On 02.01.24 16:53, Paolo Bonzini wrote:
On Tue, Jan 2, 2024 at 4:24 PM Hanna Czenczek<hre...@redhat.com> wrote:
I’ve attached the preliminary patch that I didn’t get to send (or test
much) last year. Not sure if it has the same CPU-usage-spike issue
Fiona was seeing, the only functional difference is that I notify the vq
after attaching the notifiers instead of before.
I think the patch makes sense and cleaning up the logic of aio_poll
(which is one of those functions that grew and grew without much
clarity into who did what) can be done on top.

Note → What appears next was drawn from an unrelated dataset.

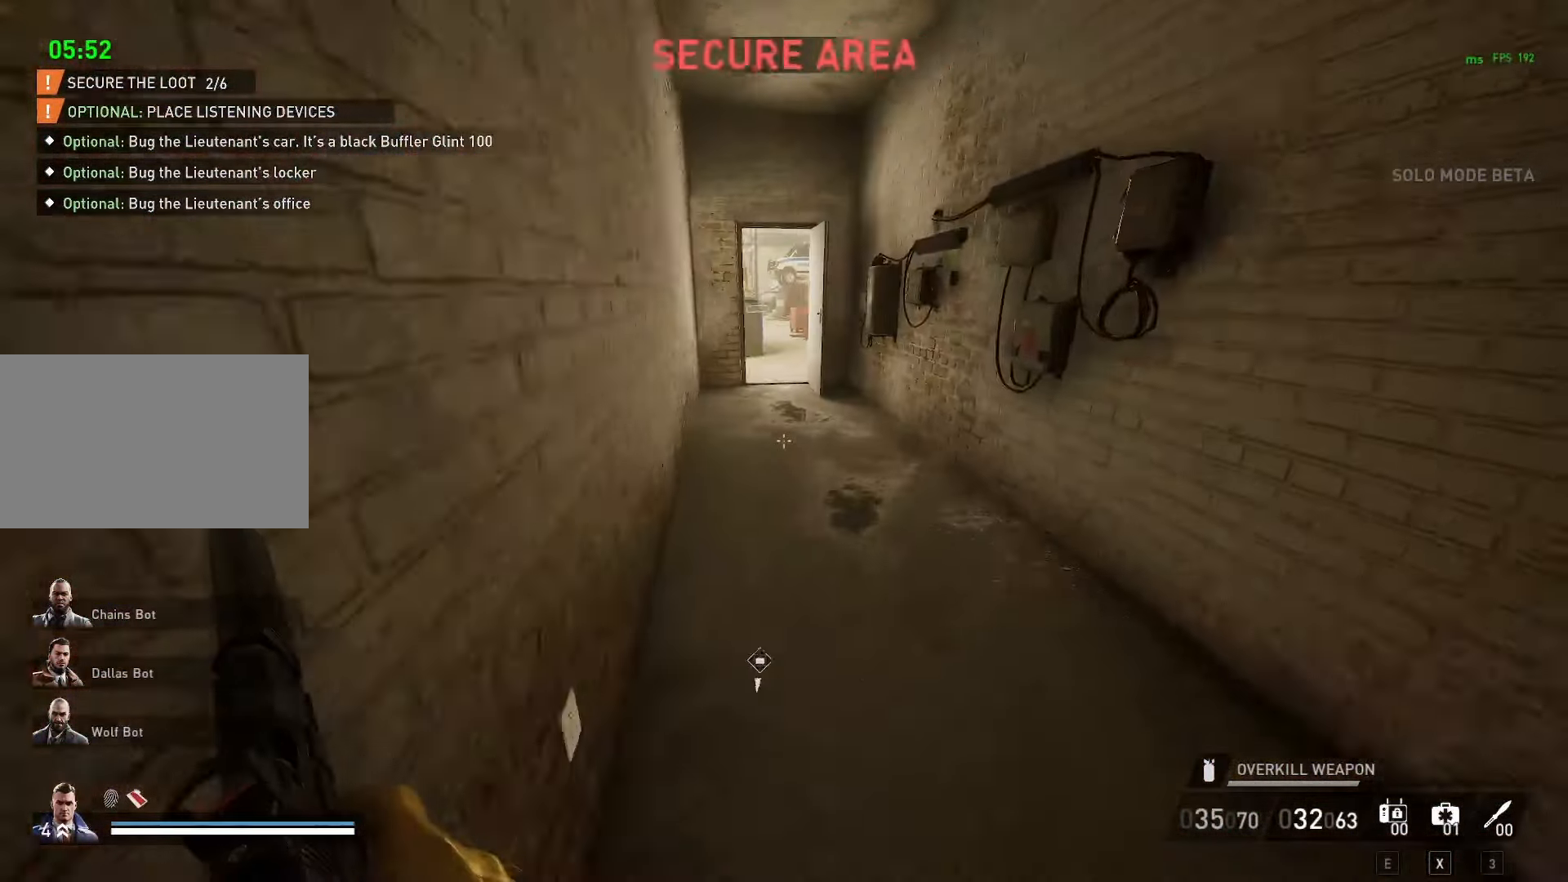
{"keys": ["shift", "w"], "mouse": [], "mouse_move": "up-right", "events": []}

Just one small thing, the virtio_queue_notify_vq() call is required
because the virtqueue interrupt and eventfd are edge-triggered rather
than level-triggered; so perhaps it should be placed in the
function(s) that establish the handlers,
virtio_queue_aio_attach_host_notifier() and
virtio_queue_aio_attach_host_notifier_no_poll()? Neither
virtio_blk_drained_end() nor virtio_scsi_drained_end() are
particularly special, and the comment applies just as well:
/*
* We will have ignored notifications about new requests from the guest
* while handlers were not attached, so "kick" the virt queue to process
* those requests now.
*/
I wasn’t entirely whether we want to call notify_vq() if we have
instated the handlers for the first time (in which case someone ought to
look for existing unprocessed requests anyway), so I decided to limit it
to drained_end.
But considering that it must be safe to call notify_vq() right after
instating the handlers (virtio_queue_host_notifier_read() may then be
called after all), we might as well do so every time, yes.